Thapelo stated that a public officer cannot be sued when executing his/her official duties, but it is the Attorney General who should be cited.

“The Hubona Affidavit, was deposed by 1st Respondent, quite clearly, in the course of his duties, and in the name of Government of Botswana. There are no defamatory words, therefore, uttered by him in his personal capacity. He is sued entirely on account of actions taken in the name of the Government of Botswana. Therefore, nothing in the provisions relied upon by the Appellant in her Heads of Argument supports the bringing of suits against public officials in their personal capacity for actions taken in their official capacity. The suit against the Attorney General would have sufficed, quite clearly”.

He added that Maswabi did not deliver the Statutory Notice to Hubona, but instead gave it to a certain Mazhani at DCEC offices and addressed to certain people.

“There was further, nothing that emerged from the pleadings to show that the person to whom the notice was delivered was asked, or admonished, to ensure that the 1st Respondent received a copy of the Notice. This therefore means Hubona was not informed about the litigation to prepare himself”.

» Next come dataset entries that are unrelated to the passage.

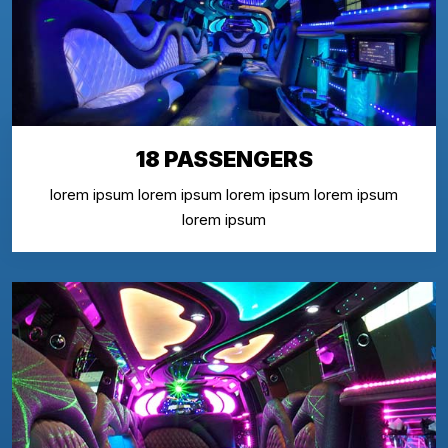
18 PASSENGERS
lorem ipsum lorem ipsum lorem ipsum lorem ipsum
lorem ipsum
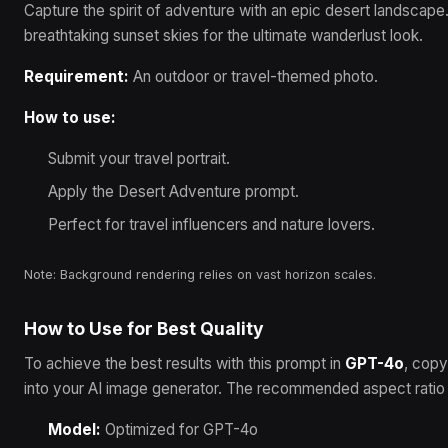
Capture the spirit of adventure with an epic desert landscape.
breathtaking sunset skies for the ultimate wanderlust look.
Requirement:
An outdoor or travel-themed photo.
How to use:
Submit your travel portrait.
Apply the Desert Adventure prompt.
Perfect for travel influencers and nature lovers.
Note: Background rendering relies on vast horizon scales.
How to Use for Best Quality
To achieve the best results with this prompt in
GPT-4o
, copy
into your AI image generator.
The recommended aspect ratio i
Model:
Optimized for
GPT-4o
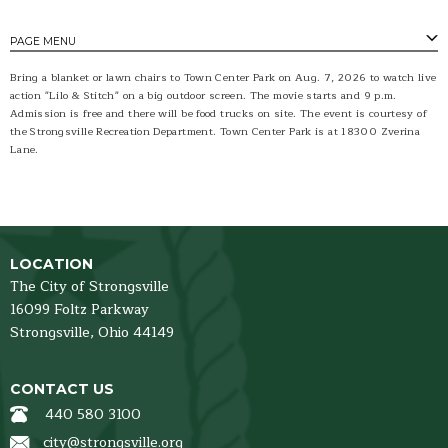
PAGE MENU
Bring a blanket or lawn chairs to Town Center Park on Aug. 7, 2026 to watch live
action "Lilo & Stitch" on a big outdoor screen. The movie starts and 9 p.m.
Admission is free and there will be food trucks on site. The event is courtesy of
the Strongsville Recreation Department. Town Center Park is at 18300 Zverina
Lane.
LOCATION
The City of Strongsville
16099 Foltz Parkway
Strongsville,
Ohio
44149
CONTACT US
440 580 3100
city@strongsville.org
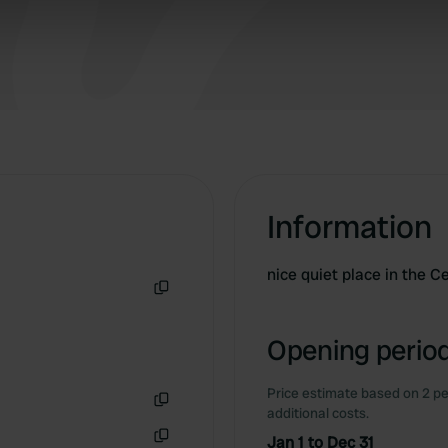
 our site with our social media, advertising and analytics partn
 provided to them or that they’ve collected from your use of their
Information
nice quiet place in the C
Copy
Opening period
Price estimate based on 2 pe
additional costs.
Copy
Jan 1 to Dec 31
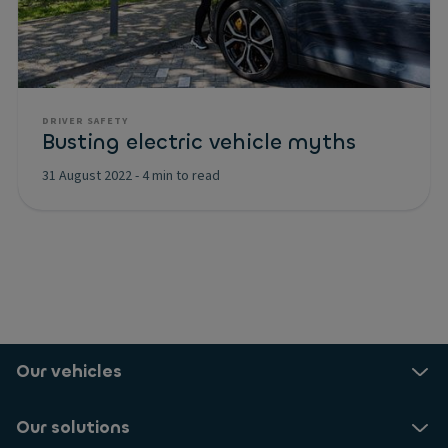
DRIVER SAFETY
Busting electric vehicle myths
31 August 2022
-
4 min to read
Our vehicles
Our solutions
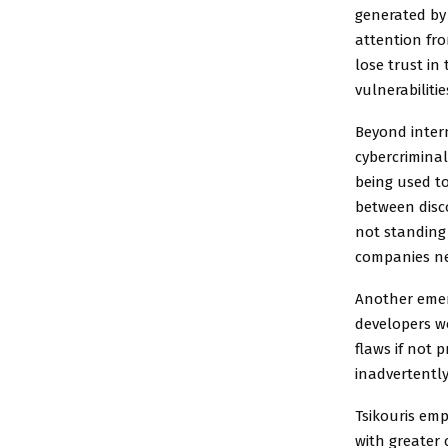
generated by 
attention fro
lose trust in
vulnerabiliti
Beyond intern
cybercriminal
being used to
between disco
not standing 
companies ne
Another emerg
developers wo
flaws if not 
inadvertently
Tsikouris emp
with greater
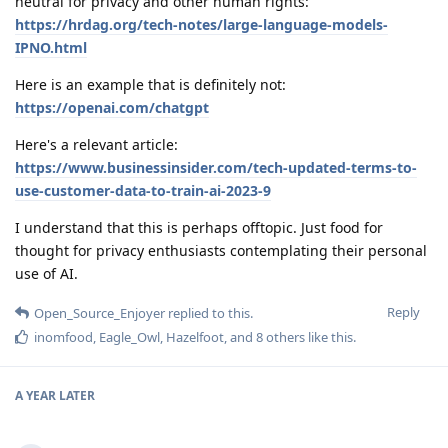
neutral for privacy and other human rights:
https://hrdag.org/tech-notes/large-language-models-
IPNO.html
Here is an example that is definitely not:
https://openai.com/chatgpt
Here's a relevant article:
https://www.businessinsider.com/tech-updated-terms-to-
use-customer-data-to-train-ai-2023-9
I understand that this is perhaps offtopic. Just food for
thought for privacy enthusiasts contemplating their personal
use of AI.
Reply
Open_Source_Enjoyer
replied to this.
inomfood
,
Eagle_Owl
,
Hazelfoot
, and
8
others
like this
.
A YEAR
LATER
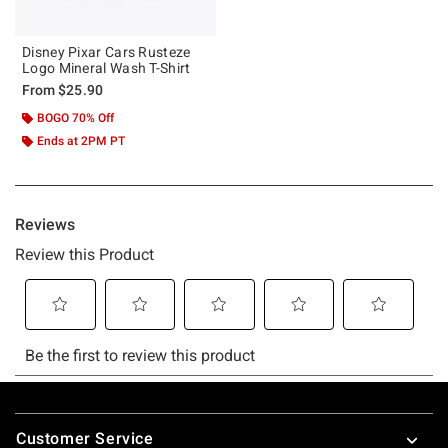
Disney Pixar Cars Rusteze
Logo Mineral Wash T-Shirt
From
$25.90
BOGO 70% Off
Ends at 2PM PT
Footer
Customer Service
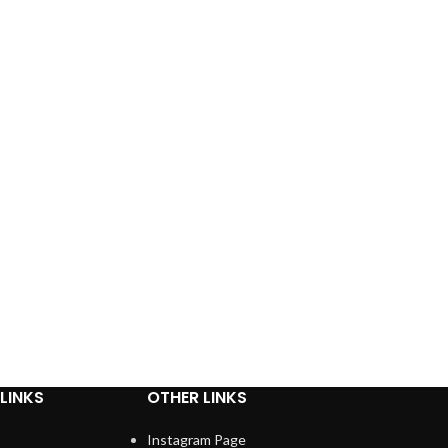
LINKS
OTHER LINKS
Instagram Page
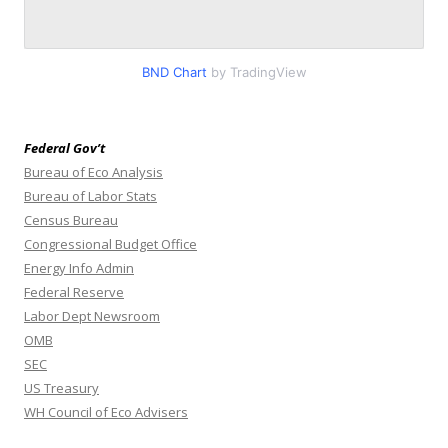
BND Chart
by TradingView
Federal Gov’t
Bureau of Eco Analysis
Bureau of Labor Stats
Census Bureau
Congressional Budget Office
Energy Info Admin
Federal Reserve
Labor Dept Newsroom
OMB
SEC
US Treasury
WH Council of Eco Advisers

Thapelo said the proceedings against DPP, DCEC, DIS, and Botswana Police were a nullity since the entities never uttered the words complained of that resulted in the defamation suit.

Maswabi also argued that her constitutional rights to reputation and dignity have been violated by Hubona’s utterances, but Thapelo said she was raising new issues that were never raised at the High Court and therefore should be dismissed.

He said an apology can be suggested where a personal relationship existed between the litigants, but not in the matter in question.

Advocate Budlender appealed to the court not to dismiss the matter on technicalities but should scrutinize the actions of the Respondents and whether they were lawful. Judgment will be handed down on February 17th.